Ровно полмесяца пролежал я в лазарете, на шестнадцатый день меня выписали.

Сестра-хозяйка еще накануне выгладила непрезентабельное мое обмундирование, пришила к гимнастерке свежий подворотничок.

— Дистрофия, мой друг, останется с вами, вы уж не обессудьте, — извиняясь, напутствовал доктор Бодрягин, — но от смерти мы вас будто бы спасли.

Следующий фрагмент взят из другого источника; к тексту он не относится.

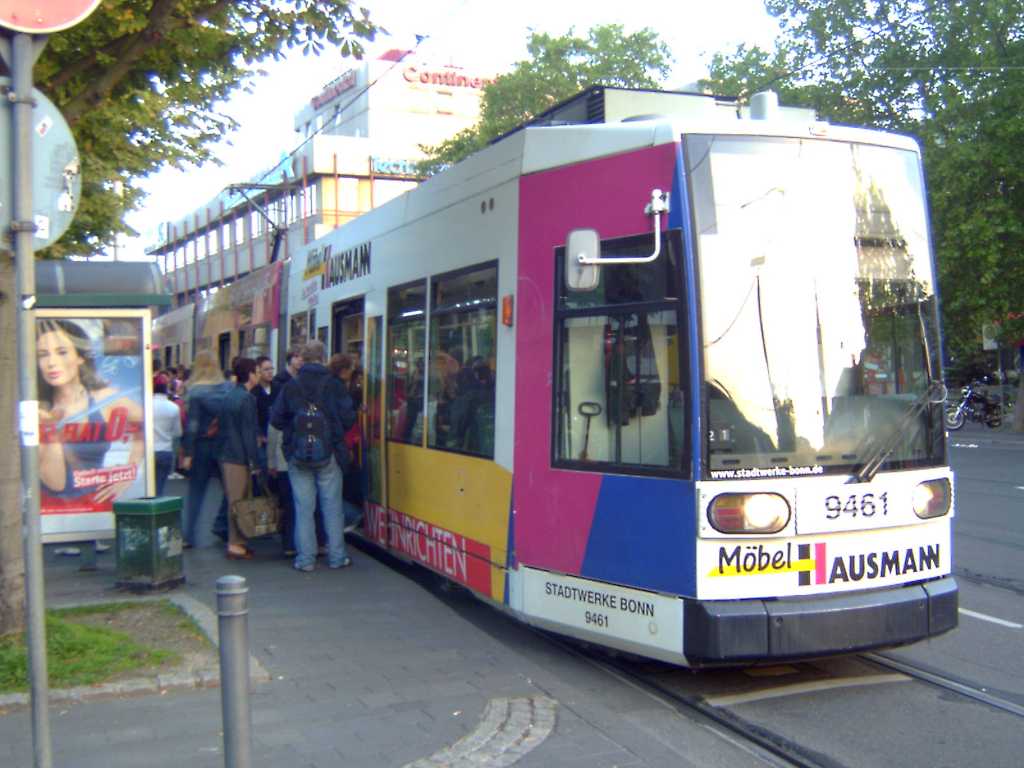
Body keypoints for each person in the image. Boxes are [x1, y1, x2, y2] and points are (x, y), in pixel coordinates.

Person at [36, 318, 144, 506]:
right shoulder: (37, 410)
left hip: (95, 506)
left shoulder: (105, 399)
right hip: (48, 511)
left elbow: (144, 425)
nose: (52, 363)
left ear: (80, 357)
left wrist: (129, 472)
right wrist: (49, 432)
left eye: (61, 352)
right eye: (43, 355)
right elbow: (55, 482)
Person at [271, 340, 355, 572]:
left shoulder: (291, 385)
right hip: (329, 453)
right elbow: (348, 417)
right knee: (332, 506)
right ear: (323, 357)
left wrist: (293, 432)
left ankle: (305, 560)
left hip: (298, 455)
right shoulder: (334, 384)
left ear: (304, 359)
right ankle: (337, 557)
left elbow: (276, 419)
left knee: (303, 508)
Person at [179, 351, 230, 548]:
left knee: (196, 492)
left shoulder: (195, 392)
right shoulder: (228, 388)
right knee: (229, 490)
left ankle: (189, 535)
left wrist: (188, 453)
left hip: (201, 446)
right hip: (224, 445)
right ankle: (225, 527)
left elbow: (192, 425)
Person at [218, 357, 266, 560]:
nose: (259, 375)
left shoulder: (230, 395)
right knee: (238, 502)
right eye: (257, 371)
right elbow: (248, 434)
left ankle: (237, 542)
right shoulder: (246, 399)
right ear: (251, 375)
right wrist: (255, 462)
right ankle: (235, 544)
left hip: (228, 454)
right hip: (238, 458)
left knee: (234, 500)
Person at [152, 374, 183, 495]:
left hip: (148, 451)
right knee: (159, 487)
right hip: (165, 450)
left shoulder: (145, 406)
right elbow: (178, 432)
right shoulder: (174, 407)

Кажется, спасли. Если бы не всевозможные очистительные и закрепительные снадобья, коими так щедро и настойчиво пичкали меня в лазарете, мой отощавший желудок, возможно, не перенес бы свалившихся на него испытаний, и пришлось бы мне расстаться с великолепным этим светом задолго до назначенного срока. Теперь все страшное осталось позади, спасибо ведомству Бодрягина, я отправляюсь в полк.

Было седое морозное утро, когда я покинул уютный особняк на Расстанной. Выпавший ночью и еще не притоптанный снег больно слепил глаза, пробирался под шинель холодный воздух. Идти предстояло не менее восьми километров — на Васильевский остров (штаб полка перевели туда), и хилые мои ноги едва передвигались.

Торопиться не к чему, решил я про себя. Калорий горячего завтрака хватит на весь длинный путь, а приду домой — сразу же состряпаю обед. И я с удовольствием ощупал карманы шинели. Завернутые в бумагу, там лежали остатки суточного пайка: несколько ложек пшена, ломтик шпига, кусок ржаного хлеба с примесью суррогата и полновесная щепоть сырой, тяжелой соли.